Look how helpless Wall is once he turns the corner.
There's exactly two things that transpires when Wall can get the ball to his shooters. 1) an open look from three, or 2) an attempt to attack a closeout.
The problem is, those shooters more often than not were Ariza or Martell Webster. Asking them to attack closeouts was always hit or miss. There was no continuity in these sets, which is why the Wizards often sat through long scoring droughts.
Wittman has to devise a more sound half court offense, and he now has the tools to get it done. Pierce, Beal and Otto Porter can be used off screens, and with more motion to tilt the defense, Wall has more options out of the pick and roll. They have four veteran big men that know how to free up shooters and move around the court. All bring something new to the table offensively.

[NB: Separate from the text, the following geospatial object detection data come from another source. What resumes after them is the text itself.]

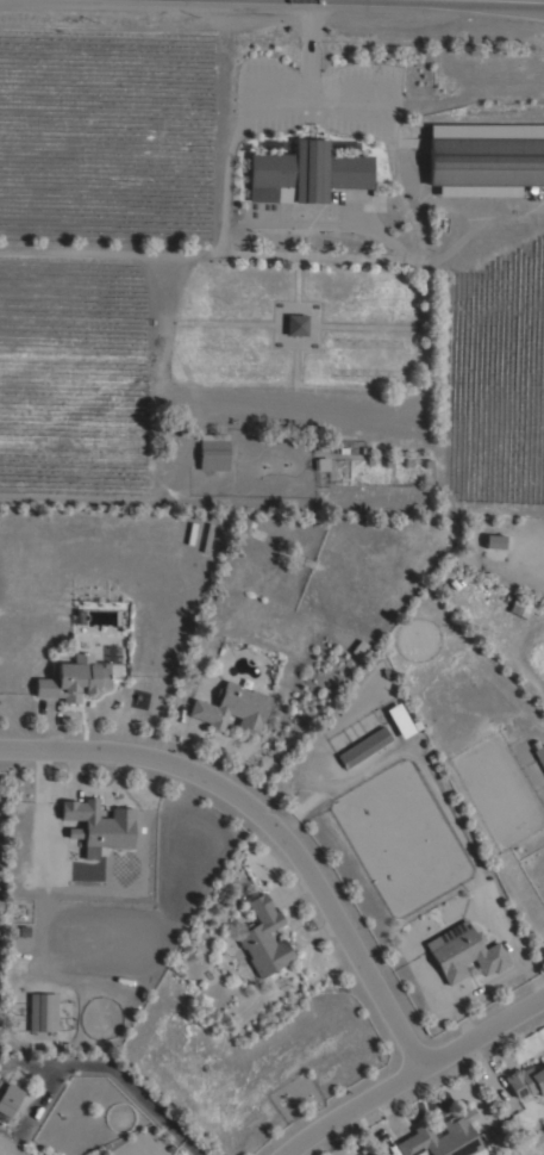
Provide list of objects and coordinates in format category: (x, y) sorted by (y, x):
road: (306, 49)
building: (485, 159)
road: (224, 165)
building: (304, 172)
road: (514, 207)
road: (313, 226)
building: (295, 324)
building: (212, 455)
building: (320, 463)
building: (493, 542)
building: (517, 607)
building: (72, 679)
building: (231, 709)
building: (402, 722)
building: (363, 747)
building: (538, 753)
building: (99, 824)
road: (267, 824)
building: (262, 938)
building: (465, 955)
building: (41, 1011)
road: (414, 1071)
building: (524, 1081)
building: (8, 1099)
building: (441, 1138)

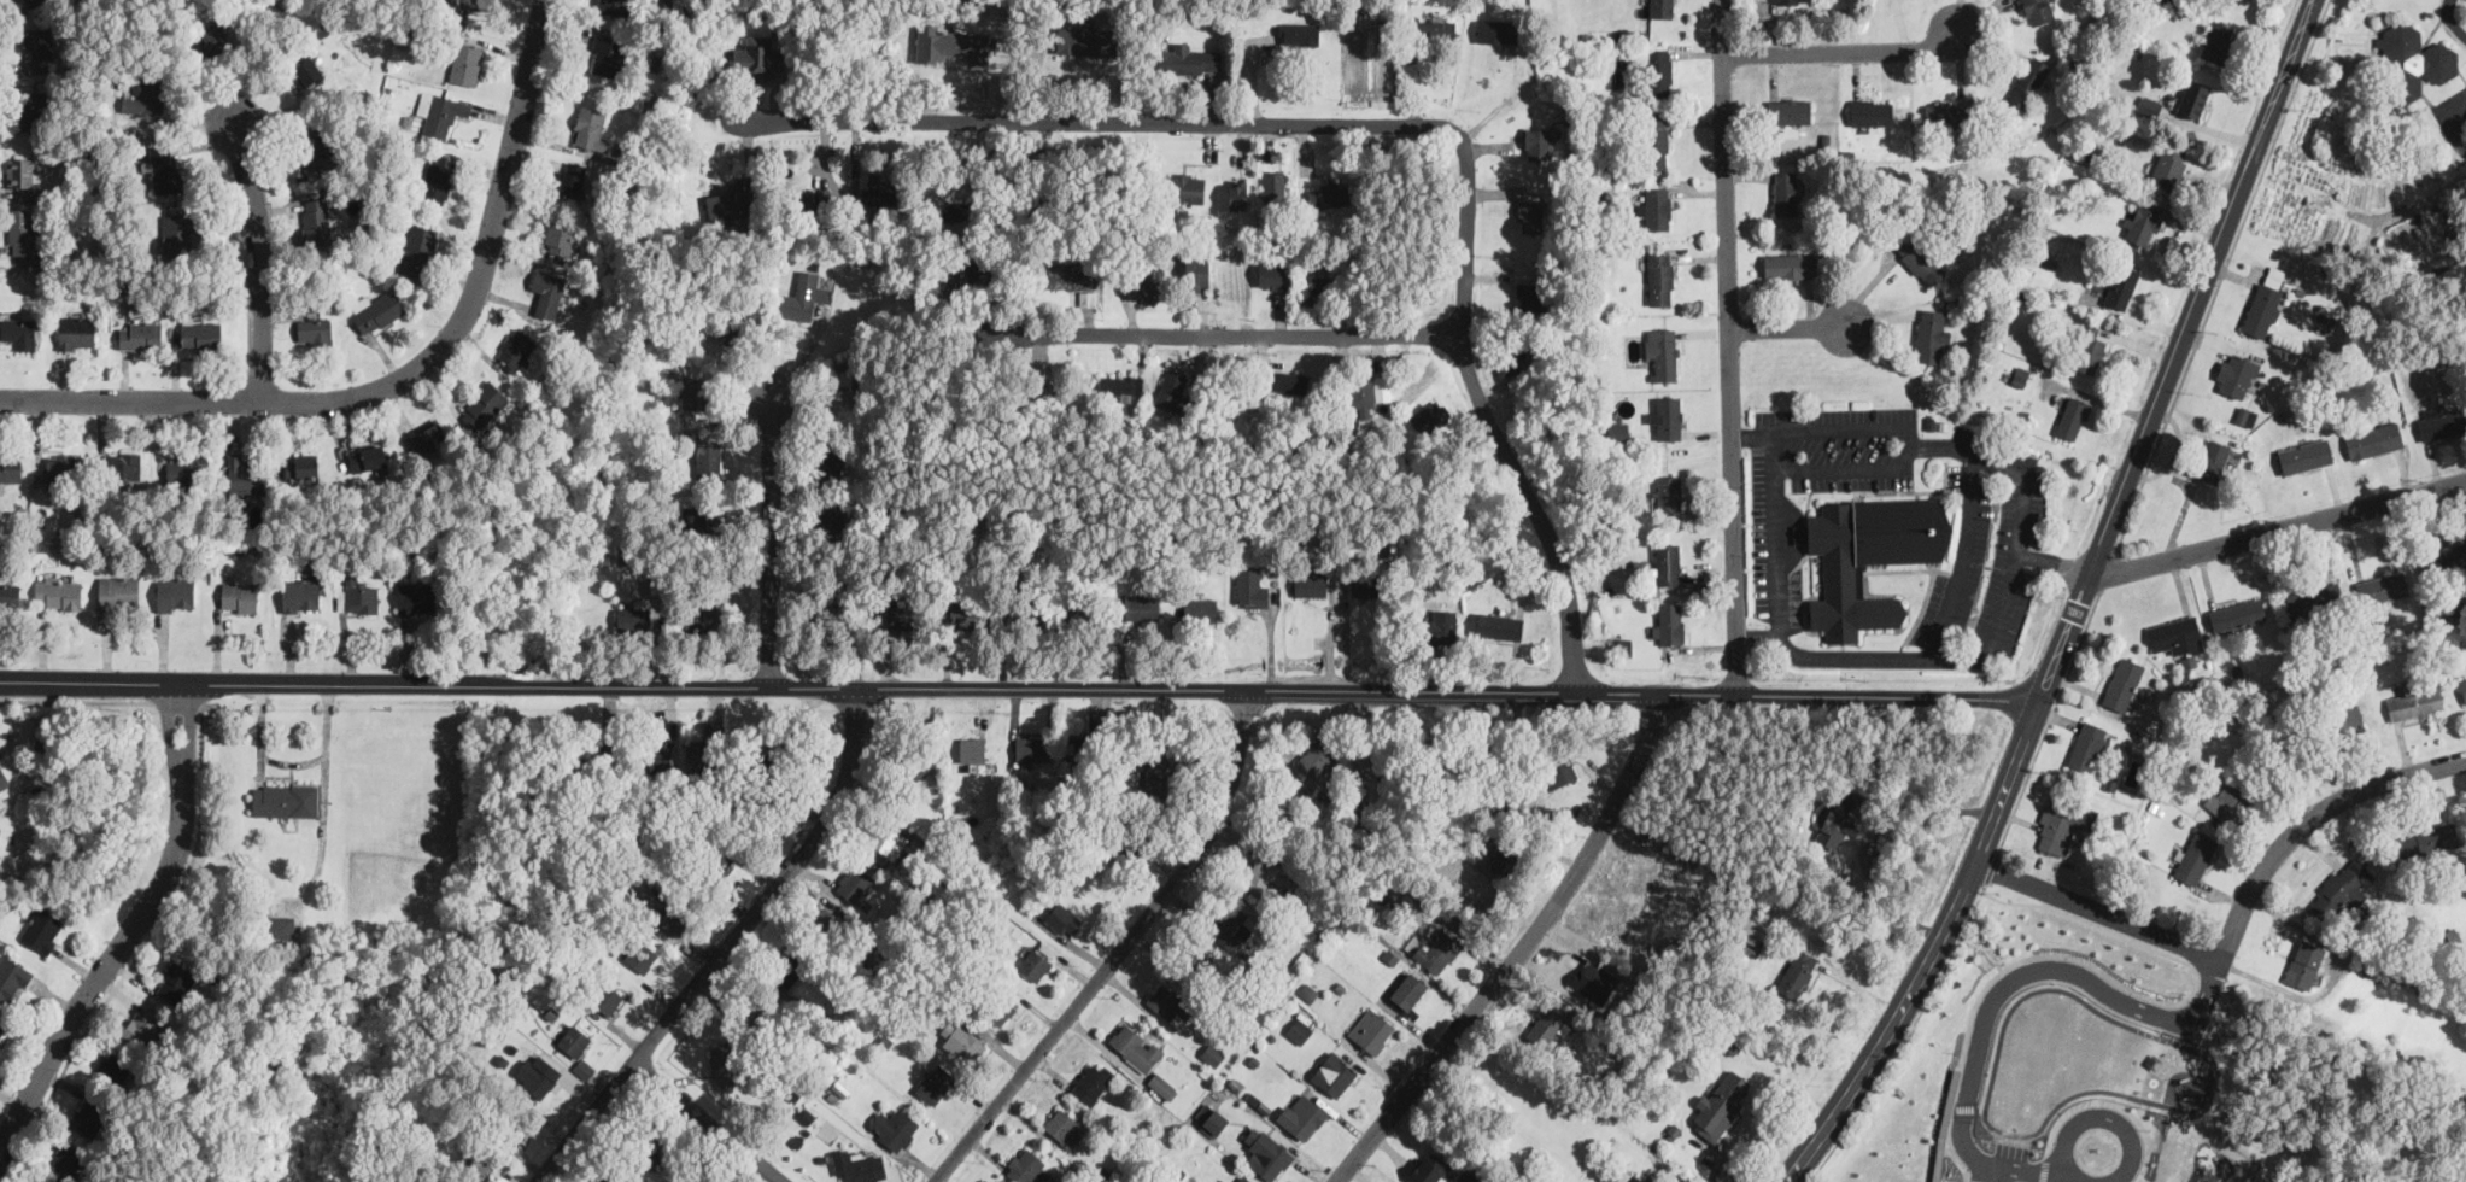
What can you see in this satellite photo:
building: (1783, 0)
building: (2244, 0)
building: (31, 2)
building: (478, 4)
building: (614, 6)
building: (1661, 7)
building: (2038, 10)
road: (2451, 20)
building: (1438, 28)
building: (1497, 29)
building: (1424, 31)
building: (1299, 32)
building: (217, 39)
building: (2217, 39)
building: (1088, 40)
building: (951, 43)
building: (38, 48)
road: (1844, 52)
building: (608, 55)
building: (759, 57)
building: (1187, 58)
building: (465, 62)
building: (2413, 62)
building: (308, 69)
building: (1659, 72)
building: (2028, 80)
building: (148, 97)
building: (2192, 98)
building: (2150, 106)
building: (25, 109)
building: (1789, 109)
building: (1871, 110)
building: (440, 113)
building: (1946, 115)
road: (1096, 123)
building: (589, 127)
building: (1656, 141)
building: (1536, 142)
building: (315, 147)
building: (2170, 163)
building: (165, 167)
building: (21, 171)
building: (572, 178)
building: (1273, 183)
building: (436, 185)
building: (1184, 186)
building: (879, 190)
building: (1237, 191)
building: (1785, 191)
building: (1328, 194)
building: (813, 200)
building: (732, 202)
building: (1656, 206)
building: (955, 210)
building: (1530, 214)
building: (318, 220)
building: (2142, 225)
building: (21, 231)
building: (180, 232)
building: (560, 235)
building: (417, 248)
building: (1919, 258)
road: (257, 259)
building: (1790, 264)
building: (976, 270)
building: (1196, 270)
building: (966, 271)
building: (1272, 272)
building: (1070, 274)
road: (2221, 274)
building: (1660, 278)
building: (2121, 284)
building: (1149, 288)
building: (1320, 289)
building: (548, 294)
building: (802, 296)
building: (1530, 296)
building: (1088, 297)
building: (2264, 305)
building: (377, 310)
road: (1789, 328)
building: (77, 331)
building: (315, 331)
building: (19, 332)
building: (733, 332)
building: (140, 334)
building: (200, 334)
building: (1930, 334)
road: (1205, 336)
road: (1729, 346)
building: (515, 348)
building: (2087, 348)
building: (1661, 353)
road: (804, 356)
building: (1509, 361)
building: (2236, 373)
building: (2020, 375)
road: (407, 380)
building: (1291, 381)
building: (1122, 383)
building: (1172, 388)
building: (1382, 388)
building: (1362, 391)
building: (694, 392)
building: (1051, 393)
building: (843, 404)
building: (483, 405)
road: (1485, 413)
building: (2246, 415)
building: (1429, 416)
building: (1670, 416)
building: (2072, 417)
building: (2442, 421)
building: (1619, 430)
road: (1753, 434)
building: (429, 438)
building: (2374, 438)
building: (2305, 454)
building: (367, 456)
building: (832, 456)
building: (708, 458)
building: (2213, 459)
building: (124, 464)
building: (302, 466)
building: (10, 467)
road: (1852, 467)
building: (62, 468)
building: (184, 469)
building: (242, 476)
building: (1667, 492)
building: (830, 517)
building: (701, 519)
road: (2274, 529)
parking lot: (1890, 539)
road: (772, 540)
building: (1870, 557)
building: (2447, 557)
road: (1963, 558)
building: (1667, 562)
road: (2050, 562)
road: (2109, 570)
building: (1310, 583)
building: (1365, 584)
building: (1250, 585)
building: (2382, 588)
building: (58, 592)
building: (119, 592)
building: (176, 592)
building: (9, 593)
building: (301, 593)
building: (239, 596)
building: (358, 596)
building: (416, 597)
building: (2314, 599)
road: (2073, 604)
building: (2455, 606)
building: (1138, 607)
building: (1200, 609)
building: (965, 610)
building: (1076, 610)
building: (1029, 613)
building: (2236, 613)
building: (633, 615)
building: (901, 615)
building: (702, 619)
building: (832, 620)
building: (1669, 622)
building: (1439, 624)
building: (1499, 625)
road: (1994, 633)
road: (1757, 635)
building: (2176, 635)
building: (1625, 645)
building: (2123, 682)
road: (1017, 686)
building: (2463, 687)
road: (76, 700)
building: (2414, 701)
road: (177, 702)
building: (2346, 719)
road: (2048, 720)
building: (2088, 746)
building: (1031, 747)
building: (972, 748)
building: (1075, 748)
building: (1382, 750)
building: (1428, 751)
building: (1495, 752)
building: (657, 753)
building: (698, 753)
building: (778, 757)
building: (1316, 757)
building: (594, 758)
building: (920, 765)
building: (1557, 772)
building: (3, 777)
building: (1158, 777)
building: (286, 799)
building: (1857, 799)
building: (2227, 801)
building: (1835, 822)
building: (2062, 826)
building: (0, 827)
building: (885, 838)
road: (1866, 839)
building: (2428, 839)
building: (1122, 850)
building: (2195, 856)
building: (1507, 860)
building: (719, 862)
road: (1992, 867)
building: (1271, 871)
building: (854, 882)
building: (2339, 892)
building: (672, 917)
building: (1063, 919)
building: (1234, 919)
building: (825, 922)
road: (2231, 925)
building: (279, 927)
road: (131, 928)
building: (42, 929)
building: (1751, 943)
road: (1985, 946)
road: (142, 947)
road: (728, 948)
road: (1121, 949)
building: (1437, 949)
road: (1518, 954)
building: (641, 955)
building: (1198, 961)
building: (1034, 963)
building: (2303, 963)
building: (789, 965)
building: (1797, 972)
building: (12, 978)
road: (2107, 978)
building: (176, 981)
building: (1593, 981)
road: (1999, 988)
building: (1408, 990)
building: (1308, 992)
building: (606, 996)
building: (1170, 1004)
building: (999, 1008)
building: (758, 1011)
building: (142, 1024)
building: (1546, 1027)
building: (2, 1028)
building: (1299, 1030)
building: (1372, 1030)
road: (1903, 1036)
building: (575, 1039)
building: (962, 1040)
building: (1136, 1046)
building: (1213, 1054)
building: (723, 1058)
track: (2083, 1061)
road: (1356, 1063)
building: (113, 1067)
building: (1334, 1073)
building: (538, 1074)
building: (1092, 1081)
building: (935, 1083)
building: (1163, 1085)
road: (2113, 1103)
building: (1721, 1104)
road: (1964, 1106)
road: (1981, 1108)
park: (2306, 1108)
road: (2141, 1112)
building: (89, 1115)
building: (1301, 1115)
road: (2099, 1115)
building: (807, 1116)
road: (705, 1122)
building: (1214, 1122)
building: (895, 1127)
building: (1064, 1127)
building: (648, 1146)
parking lot: (2012, 1150)
building: (1266, 1153)
building: (476, 1161)
building: (67, 1162)
building: (861, 1165)
building: (1027, 1166)
building: (1429, 1167)
road: (2045, 1167)
building: (1466, 1176)
building: (613, 1177)
building: (1632, 1177)
building: (1243, 1179)
road: (1971, 1181)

Not all of it is the coaching staff, just like not all of it was on them in the playoffs. Wall has to figure out a way to stay engaged when the ball isn't in his hands and he can't afford to level-off as a shooter. And much of Pierce's success with the team will hinge on him being able to defend wing players. There's no hiding him in this defensive system, and if he puts more of the strain on Wall and Beal, they'll be back to square one.
Nevertheless, the tools for a better offense are in place. They just need to be used properly.